## PROBLEM REQUIREMENTS
Retype the data verbatim from the line with "Оборудование для начос" up to and including the line with "Фонтаны для вина и напитков".

## ENTRIES PROVIDED
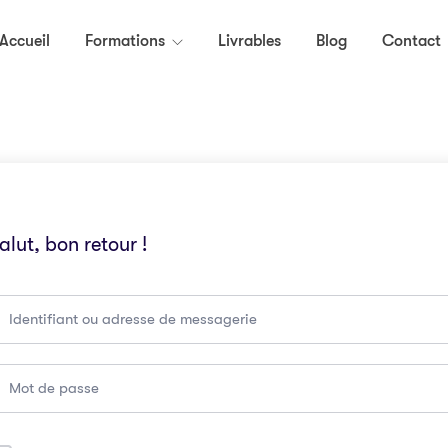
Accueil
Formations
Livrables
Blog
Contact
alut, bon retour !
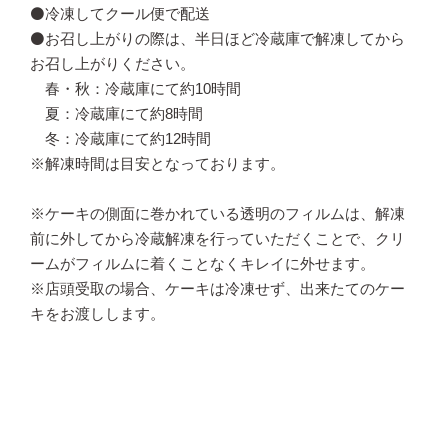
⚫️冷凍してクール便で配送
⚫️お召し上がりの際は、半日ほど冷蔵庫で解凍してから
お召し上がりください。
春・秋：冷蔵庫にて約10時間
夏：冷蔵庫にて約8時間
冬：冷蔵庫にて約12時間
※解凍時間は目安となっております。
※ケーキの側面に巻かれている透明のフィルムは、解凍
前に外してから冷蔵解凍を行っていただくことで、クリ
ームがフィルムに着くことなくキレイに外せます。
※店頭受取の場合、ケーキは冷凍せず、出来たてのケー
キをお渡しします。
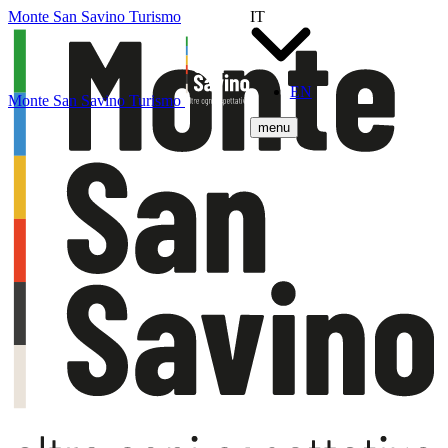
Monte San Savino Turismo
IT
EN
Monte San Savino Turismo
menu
...
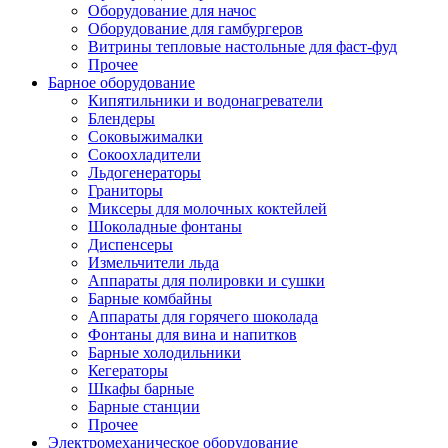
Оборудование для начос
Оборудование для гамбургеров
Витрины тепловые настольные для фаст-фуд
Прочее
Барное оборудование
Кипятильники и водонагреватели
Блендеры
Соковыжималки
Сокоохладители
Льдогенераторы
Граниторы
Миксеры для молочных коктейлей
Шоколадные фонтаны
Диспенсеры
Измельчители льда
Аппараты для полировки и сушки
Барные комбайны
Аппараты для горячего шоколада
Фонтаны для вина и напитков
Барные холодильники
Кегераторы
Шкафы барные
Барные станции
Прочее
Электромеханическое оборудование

## COMPLETED EXERCISE
Оборудование для начос
Оборудование для гамбургеров
Витрины тепловые настольные для фаст-фуд
Прочее
Барное оборудование
Кипятильники и водонагреватели
Блендеры
Соковыжималки
Сокоохладители
Льдогенераторы
Граниторы
Миксеры для молочных коктейлей
Шоколадные фонтаны
Диспенсеры
Измельчители льда
Аппараты для полировки и сушки
Барные комбайны
Аппараты для горячего шоколада
Фонтаны для вина и напитков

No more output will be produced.